*** Begin section ***

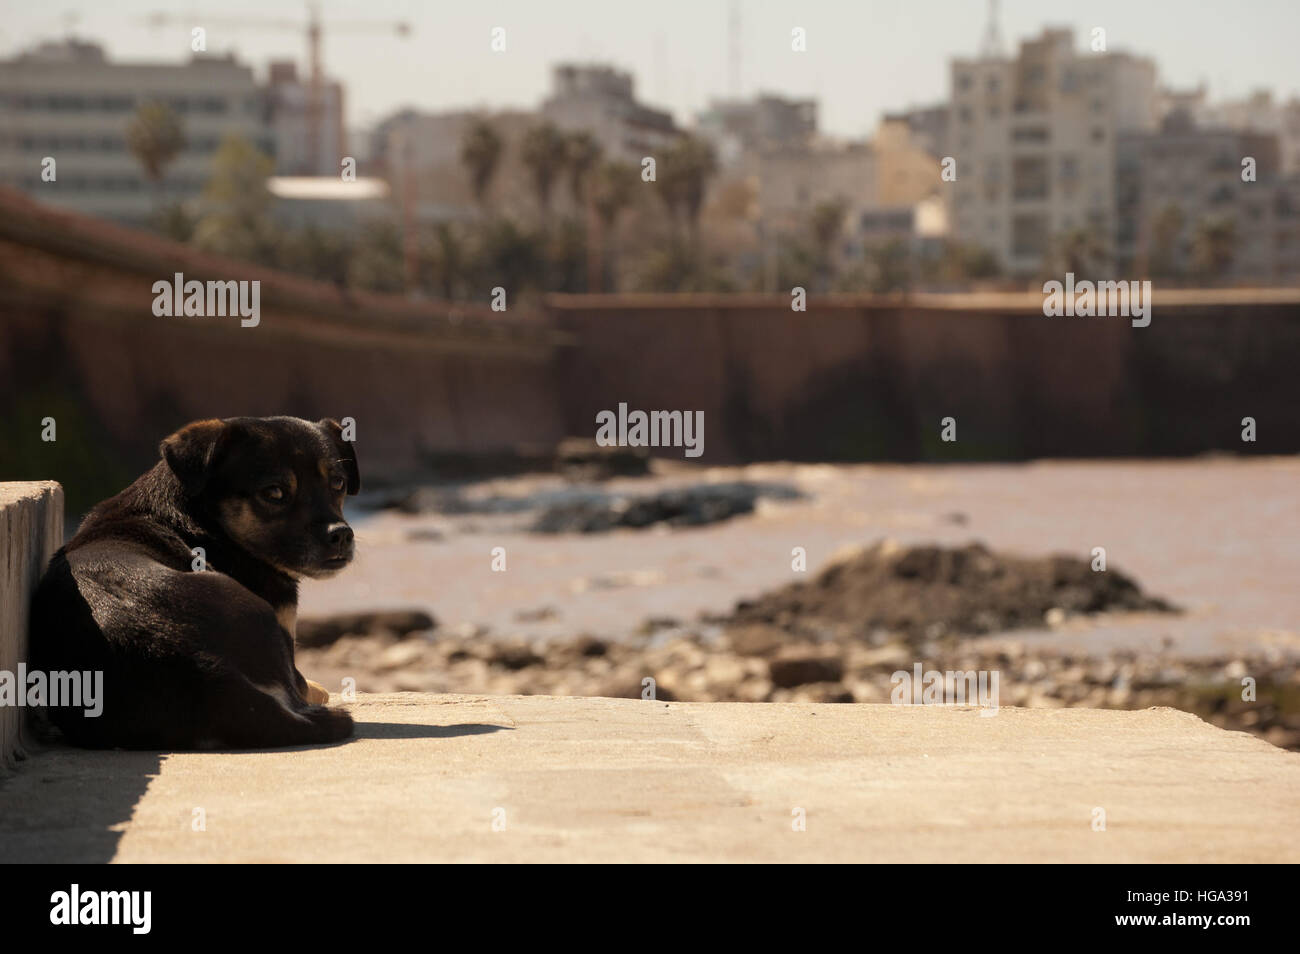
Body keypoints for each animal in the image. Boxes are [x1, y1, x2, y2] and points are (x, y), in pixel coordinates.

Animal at [27, 415, 361, 748]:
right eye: (274, 492)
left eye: (338, 483)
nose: (341, 535)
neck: (200, 519)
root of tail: (202, 667)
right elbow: (314, 687)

*** End section ***

§ **Task requirements**
Give the listing again word for word, without its images.

§ **Written solution**
Body keypoints for each animal in the image. Boxes are [x1, y1, x2, y2] and points are (x, y), in pixel coordinates.

Animal at [27, 415, 361, 748]:
right eye: (274, 492)
left eye: (338, 483)
nose: (341, 535)
neck: (200, 519)
root of tail: (202, 667)
right elbow: (314, 687)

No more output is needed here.